EXERCISE PROMPT. Reproduce the classification lines of every record below word for word, leaving the pictures out.

═══ LISTING

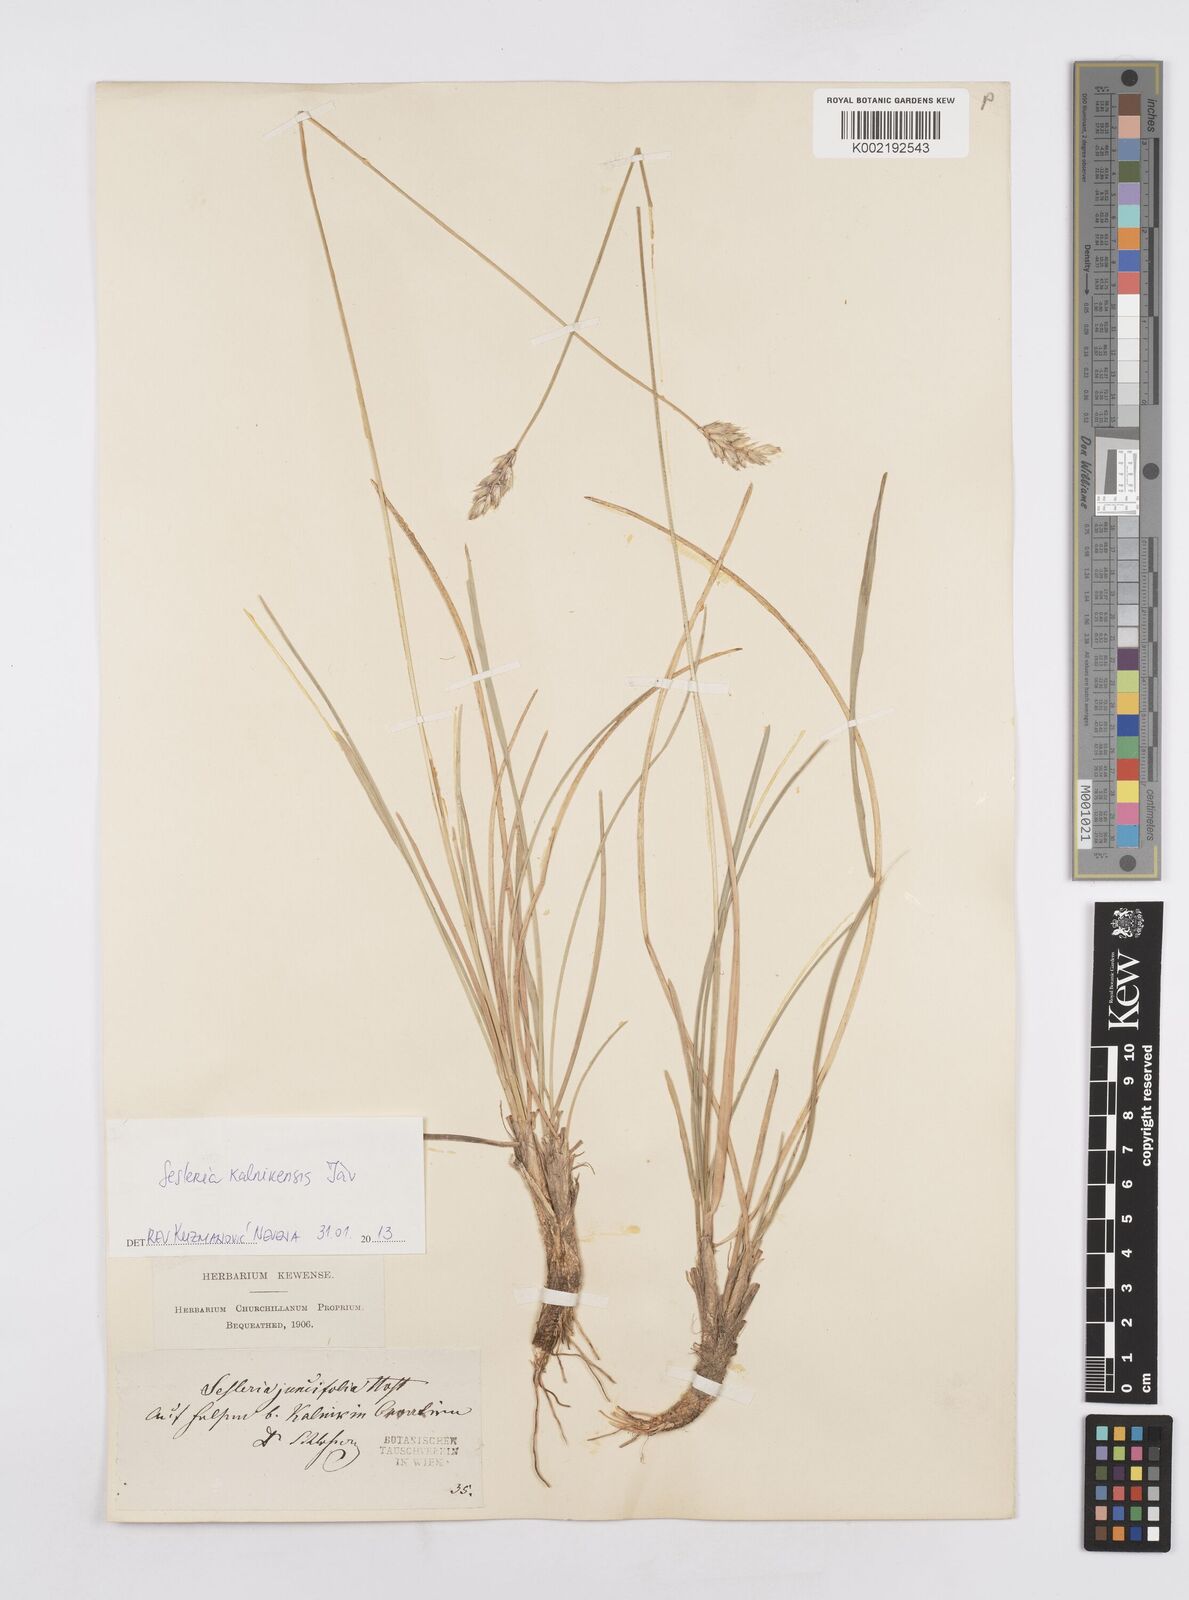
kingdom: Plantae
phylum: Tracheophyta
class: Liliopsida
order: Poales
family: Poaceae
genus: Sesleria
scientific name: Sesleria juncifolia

══════

SOLUTION BELOW.
kingdom: Plantae
phylum: Tracheophyta
class: Liliopsida
order: Poales
family: Poaceae
genus: Sesleria
scientific name: Sesleria juncifolia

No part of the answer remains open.